In January 2022, the Global Commission on Evidence to Address Societal Challenges released a report.(1) Two recommendations in particular speak directly to the impact of evidence on citizens: 1) help citizens use evidence to inform both personal decisions and decisions related to their community, their country, and the world; and 2) address the spread of false, inaccurate, and misleading information (also called ‘misinformation’), which can lead to bad decisions and harmful consequences. These recommendations are in perfect alignment with Cochrane’s goals of producing trusted evidence, advocating for evidence, and informing healthcare decisions.
Objectives: This interactive workshop aims to support a discussion about ‘putting evidence at the centre of everyday life,’ including:
• the challenges in using evidence in everyday life;
• possible solutions to address these challenges; and
• potential barriers and facilitators to move forward with these solutions. The workshop will also be an opportunity to explore how to promote, contribute to, and/or lead efforts to put evidence at the centre of everyday life (keeping in mind the importance of a global lens and the challenges/opportunities present in different contexts).

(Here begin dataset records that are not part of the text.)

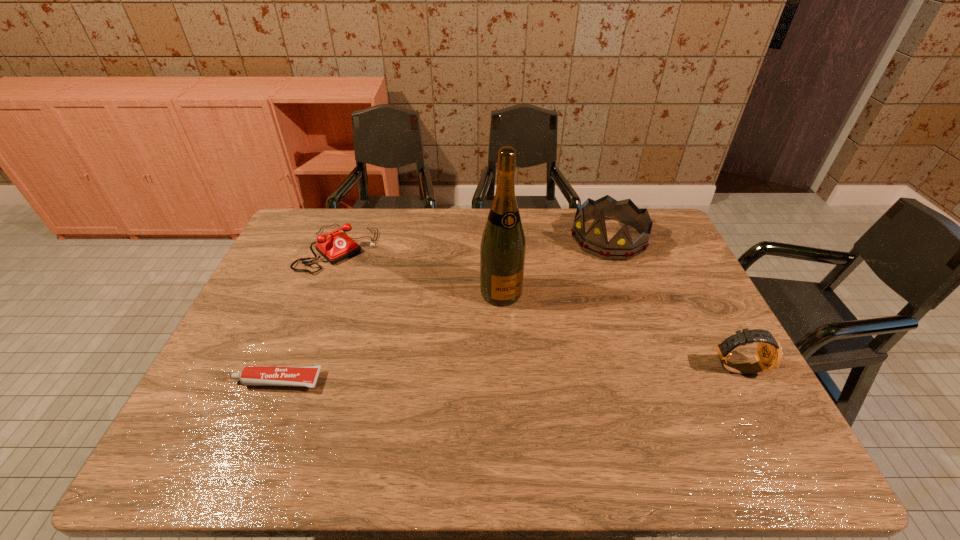
The height and width of the screenshot is (540, 960). In order to click on toothpaste in this screenshot , I will do `click(303, 376)`.

I want to click on watch, so click(x=769, y=354).

This screenshot has height=540, width=960. I want to click on the third tallest object, so click(x=769, y=354).

Where is `the tallest object`? This screenshot has height=540, width=960. the tallest object is located at coordinates (502, 250).

Where is `the third object from left to right`? the third object from left to right is located at coordinates (502, 250).

At what (x,y) coordinates should I click in order to perform the action: click on tiara. Please return your answer as a coordinate pair (x, y). Looking at the image, I should click on (595, 241).

Where is `the fourth shortest object`? The height and width of the screenshot is (540, 960). the fourth shortest object is located at coordinates (595, 241).

Locate an element on the screen. This screenshot has width=960, height=540. the fourth tallest object is located at coordinates (338, 246).

You are a GUI agent. You are given a task and a screenshot of the screen. Output one action in this format:
    pyautogui.click(x=<x>, y=<y>)
    Task: Click on the free space located 0.360m on the front-facing side of the third object from right to left
    The height and width of the screenshot is (540, 960).
    Given the screenshot: What is the action you would take?
    pyautogui.click(x=564, y=413)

Description: The workshop will consist of a short presentation to prompt discussion, followed by small-group and plenary discussions. Workshop participants will have the opportunity to share their insights about how the challenges can be experienced locally and globally. Each small group will be asked to tackle a potential strategy to put evidence at the centre of everyday life, discussing whether and how it is relevant to their context and how it could be operationalized. These may include strategies to: - help citizens judge what others are claiming or more generally find (and receive) reliable information; - make evidence available to citizens when they are making choices; - engage citizens in asking questions and answering them (with new research or with existing evidence); and - make evidence-based choices the default or easy option.